The phantasmagorical quality of Ruskin’s vision has caused even many of his admirers, then and now, to attribute it to early-stage dementia. (One contemporary scholar has opined that Storm-Cloud is “more nearly eschatology than meteorology” and that it represents its author’s “climactic shadow-struggle projected as apocalyptic myth.” Thus the “gloom” is none other than Ruskin’s own encroaching madness inscribed into the firmament.) Yet far from indicating delirium, Storm-Cloud offers a lucid and penetrating account of our ongoing assault on the natural world, heralding a planet existentially imperiled by the plague of capitalist modernity. Indeed, with his Romantic sensibility that alerted him to the eerie signs of the times, Ruskin anticipated Pope Francis’s 2015 encyclical, Laudato si’. Certainly, the reactions to Francis’s letter mirror the derision directed at Ruskin. Like Storm-Cloud, Laudato si’ was casually dismissed as the cri de coeur of a downer, “the work of a profoundly pessimistic man,” as Matthew Schmitz lamented in First Things. Yet neither Francis’s vision nor Ruskin’s issue in melancholy. Precisely because they both exhibit a sacramental imagination that captures the direct and intimate connection of spiritual and ecological disorder, they rekindle and sustain a faith in Ruskin’s hallowed trinity of virtues—the excellences of soul needed to confront the storm cloud of the twenty-first century.

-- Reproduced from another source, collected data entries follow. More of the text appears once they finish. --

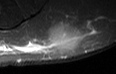
MRI of an extremity soft-tissue mass, one axial slice; slice 26 of 36 in the series (ordered by position); STIR; MR volume resampled by the dataset authors to the PET/CT grid (not the native acquisition matrix); 3.27 mm slice thickness; 116 × 74 image matrix, field of view 113 × 72 mm. Male patient. Case-level facts recorded for this patient, not image findings: histological type: pleiomorphic leiomyosarcoma; grade: high; site of the primary tumour: left buttock.
Outlined on this slice (expert contour drawn on MRI and transferred to this co-registered scan by the dataset authors):
- gross tumour volume including surrounding oedema: bounding box [x1, y1, x2, y2] px = [46, 26, 65, 52]
- gross tumour volume (mass): [48, 30, 65, 50]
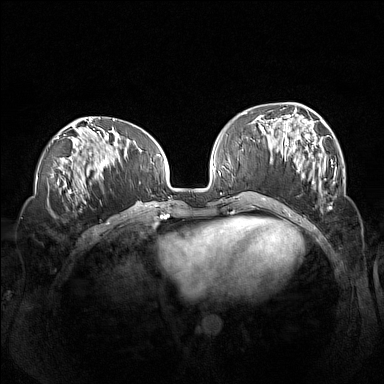
Breast MRI (dynamic contrast-enhanced), one axial slice. Position 52 of 160 along the scan axis. Dynamic contrast-enhanced series, time point 2 of 7 at this slice position (early post-contrast). 1.5 T. TE 1.8 ms, TR 5 ms. 1 mm slice thickness. 384 × 384 image matrix. Female patient.
Structures marked on this image (semi-automatically segmented with operator editing):
- enhancing-tissue mask used for the functional tumour volume (all voxels passing the contrast-enhancement thresholds inside the analysis volume; usually the tumour): bounding box [x1, y1, x2, y2] px = [260, 113, 336, 198]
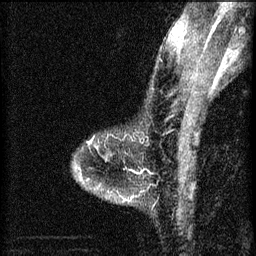
Breast MRI (dynamic contrast-enhanced), one sagittal slice. Position 49 of 60 along the scan axis. 3 images stored at this slice position (order not interpretable as contrast timing). 1.5 T. TE 4.2 ms, TR 8.2 ms. 2 mm slice thickness. 256 × 256 image matrix, field of view 180 × 180 mm. Patient: female, 46 years.
Annotated regions visible in this slice (semi-automatically segmented with operator editing):
- analysis volume of interest (the breast-tissue region the enhancement analysis was run in; not a lesion): bounding box (x1, y1, x2, y2) in pixels: (73, 136, 148, 205)
- tumour enhancement mask (voxels above the 70 % enhancement threshold inside the analysis volume of interest): (88, 142, 90, 145)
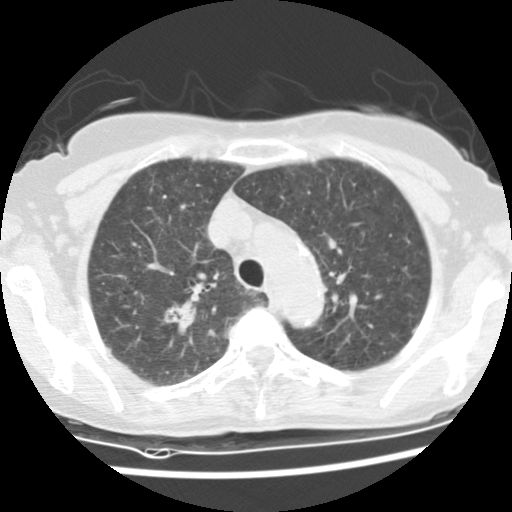
Low-dose screening chest CT, one axial slice; position 105 of 134 along the scan axis; 120 kVp; lung window (W 1500 / L -600 HU); 2.5 mm slice thickness; 512 × 512 image matrix.
Outlined on this slice (expert manual segmentation):
- lesion 1 (tumor, upper lobe of right lung): bounding box [x1, y1, x2, y2] px = [164, 299, 197, 337]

Despite the obvious religious differences between the Victorian prophet and the pope—Ruskin was a heterodox Christian who had experienced an “unconversion” from Evangelicalism—a sacramental consciousness lies at the heart of their ecological imaginations. As one of the premiere Romantic intellectuals of the nineteenth century, Ruskin epitomized the Romantic inheritance of the medieval sacramental worldview, its modern restatement, in Wordsworth’s lines, of
...a sense sublime
Of something far more deeply interfused,
Whose dwelling is the light of setting suns,
And the round ocean and the living air,
And the blue sky, and in the mind of man.
Throughout his work—from the art criticism of his early career to his later climatological oracles—Ruskin discerned the trademarks of divinity “deeply interfused” in nature. He argued in Modern Painters (1843–60) that artists portrayed the “faultless, ceaseless, inconceivable, inexhaustible loveliness, which God has stamped upon all things.” The beauty of flowers, rocks, or human beings displayed, he wrote, “the Divine attributes.” When we gaze upon “the material nearness of these heavens,” he marveled, we “acknowledge His own immediate presence.” In “The Work of Iron” (1858), Ruskin importuned readers to consider that a pebble possessed “a kind of soul,” and that it would say to us, if we were inclined to listen, that “‘I am not earth—I am earth and air in one; part of that blue heaven which you love, and long for, is already in me.’” When Ruskin reported on his ominous storm cloud, he was deciphering signs of sacrilege as well as recording ecological devastation.